For Better or For Worse

    
 Written on February 16, 2008

     "When I found him whom my soul loves, I held on to him and would not let him go." Songs of Solomon 3:4.  That is how I felt when Alvin came into my life ... that is still exactly what I feel now. 

    February 16, 4:30pm, at this exact time 6 years ago, in 2002, I married my God's best.  Our marriage is not perfect but our 6 years together have been wonderful,wonderful years.

    Alvin and I both started working in Bayantel in 1996.  I know his friends, He knows my friends but our paths never crossed until February 3, 1998. I praise God for if we have met earlier then things may have been different.  At the time we met, we were both fully recovered from our 'heartbreaks'.... We were both healed. It was God's best time. And in just a few months of friendship, I felt I have known him all my life. 
   
    When I met Abinntot, as I fondly call him, I already felt he would play an important role in my life though I never thought at first that we would be more than friends. I enjoyed his company so much.  I never met a man who made me laugh a lot. We can spend hours talking on the phone and not run out of things to say. (Up to now, we can talk for hours and hours until we doze off to sleep.)  He was so humble, down-to-earth and principled but above all the qualities that stood out, It was his love for the Lord that drew me to him. I knew then, that this is the man I want to marry. 

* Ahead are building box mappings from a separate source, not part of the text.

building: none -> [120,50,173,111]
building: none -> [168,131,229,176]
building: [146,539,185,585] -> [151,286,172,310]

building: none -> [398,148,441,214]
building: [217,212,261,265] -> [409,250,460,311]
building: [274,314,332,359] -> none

    Alvin was already a Christian then but he was not yet active in the ministry and he did not attend church regularly.  I was a Catholic and I never had a 'personal' relationship with the Lord.  The more I knew Alvin, the more I realized that what I lacked in my life cannot be filled by anyone or anything but by the Lord alone... not because I can see Alvin's weaknesses but because I can see the strength the Lord brings him and I can see that he walked his talk.

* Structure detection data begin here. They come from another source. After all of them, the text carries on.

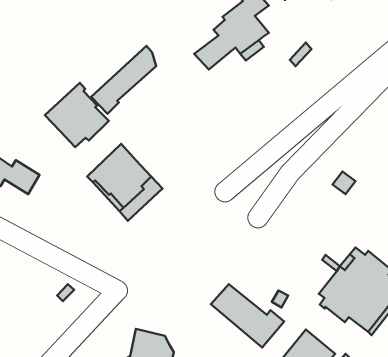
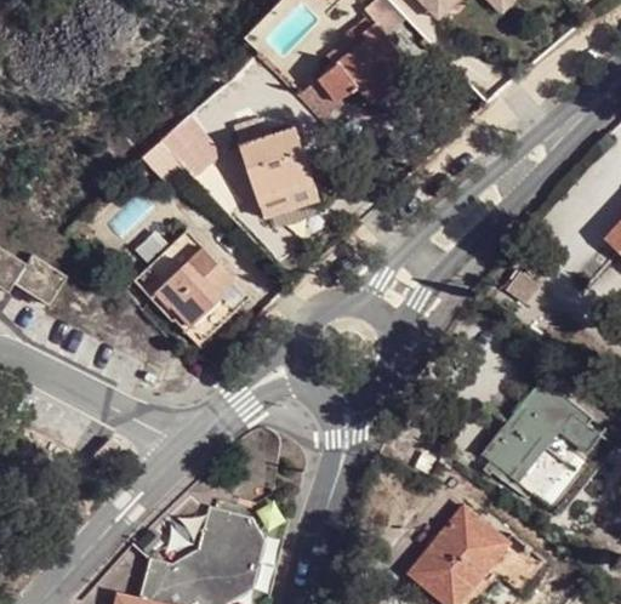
building: none -> [232,119,317,217]
building: [45,83,109,147] -> none
building: [211,284,284,348] -> none

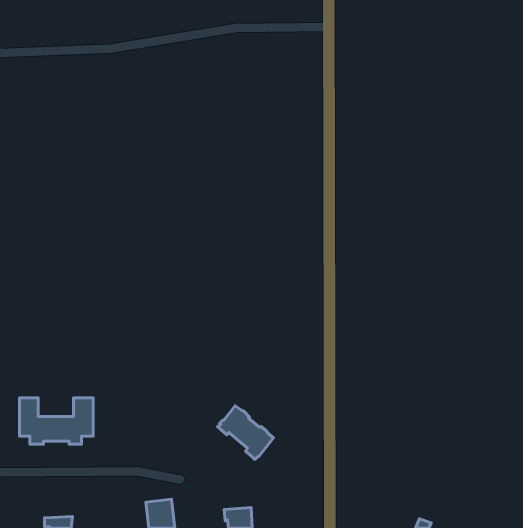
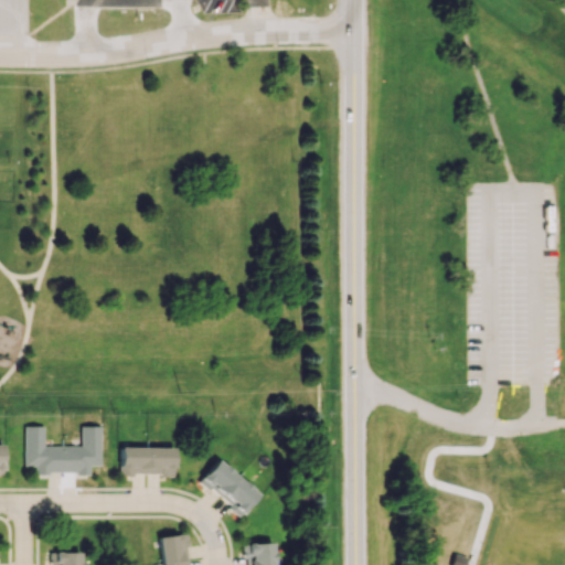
building: [218,406,273,460] -> [201,459,260,516]
building: none -> [122,447,177,476]

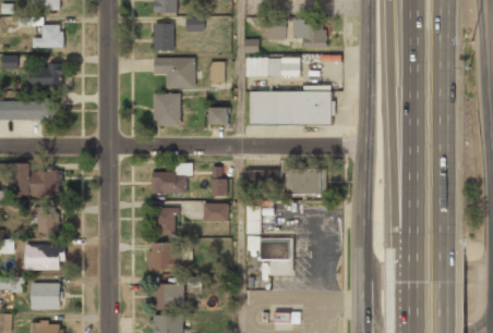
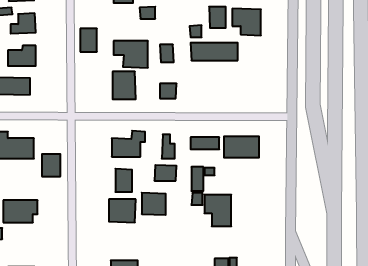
building: [153,23,172,50] -> [80,29,97,52]
building: [249,94,332,128] -> none
building: [36,206,58,232] -> [42,154,60,176]
building: [31,282,61,309] -> none
building: [154,283,182,309] -> [142,193,166,215]

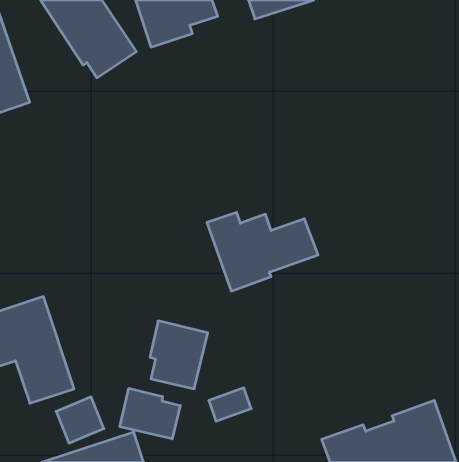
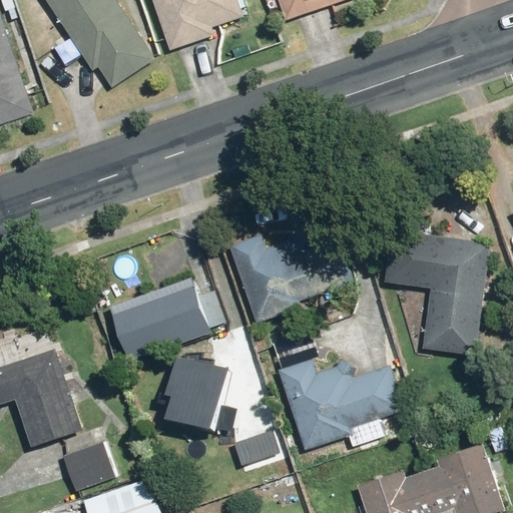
building: none -> [384,230,486,355]
building: none -> [110,277,226,362]
building: none -> [277,359,411,449]
building: [120,388,180,439] -> none

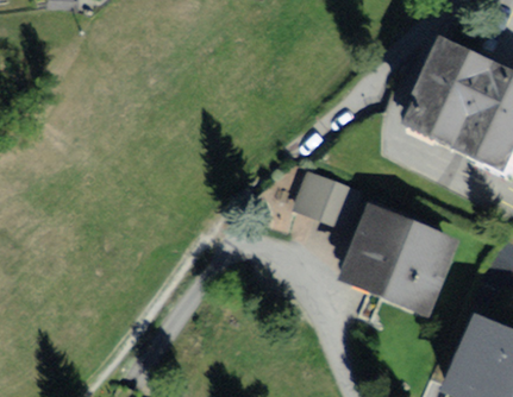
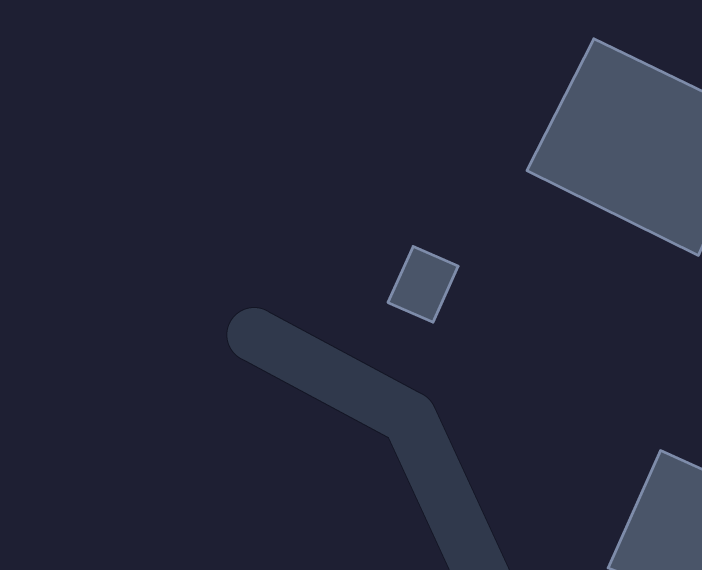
building: [338,204,459,316] -> none

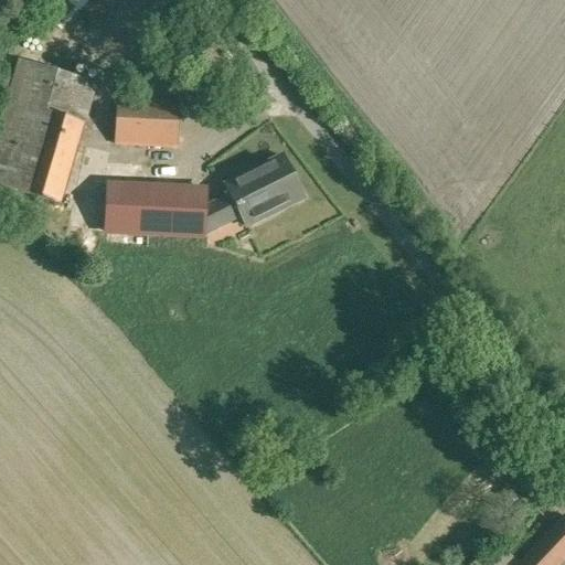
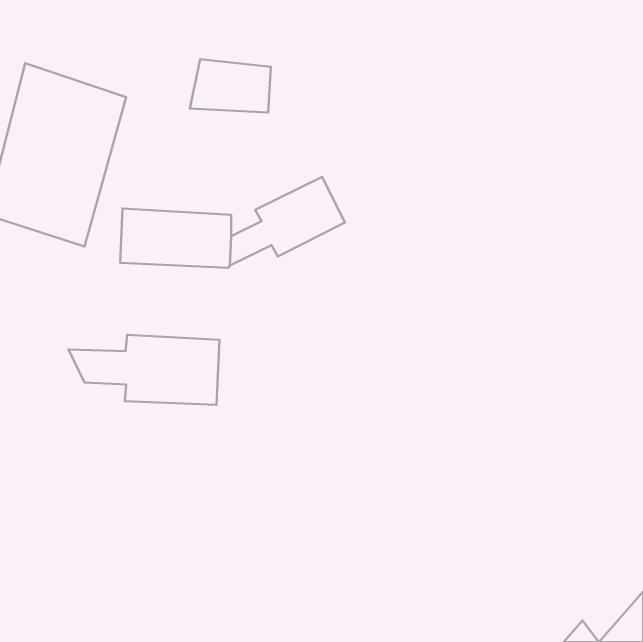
building: [114,98,184,145] -> [190,59,271,112]
building: none -> [69,335,219,405]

    Sharing God to me was the best gift Alvin has given me because it was a gift not for my physical being but for my soul.  We started to regularly attend church.  We were baptized together.  We joined the ministry together. We made friends together.  We grew in our walk together. We matured together. We work better together... I can say we bring out the best from each other. 

    Every year, as we celebrate this special day, we always looked back to the past with fondness.  Life was not always smooth sailing for us.  We had our share of ups and downs.  We had fights and disagreements about a lot of things from ingredients of recipes (well, alvin always wanted potatoes to be included in most viands / dish including tinola ?!) to politics but we love each other and we are both committed to our relationship.

    So did anything change when we were married?  I would say everything changed for the better.  Yes, we still argue and things sometimes seem frustrating but we are now more forgiving. We now know when to speak and when to be silent.  We are more patient, bearing each other's faults.  We are learning to apply the 3Ks that Alvin learned from Toastmasters -  Kiss, Kick, Kiss. We have learned our love and apology language. Having weathered times of conflicts, sickness and financial pressures,  we are now emotionally and spiritually stronger.

    I praise God for bringing us together.  For 6 years and for the rest of my life, I have the privilege to know a great man and I am comforted with the thought that I will be spending the rest of my days with him... my Abintot...  for better or for worse.

    2 Corinthians 9:15 "Thanks be to God for His indescribable gift!"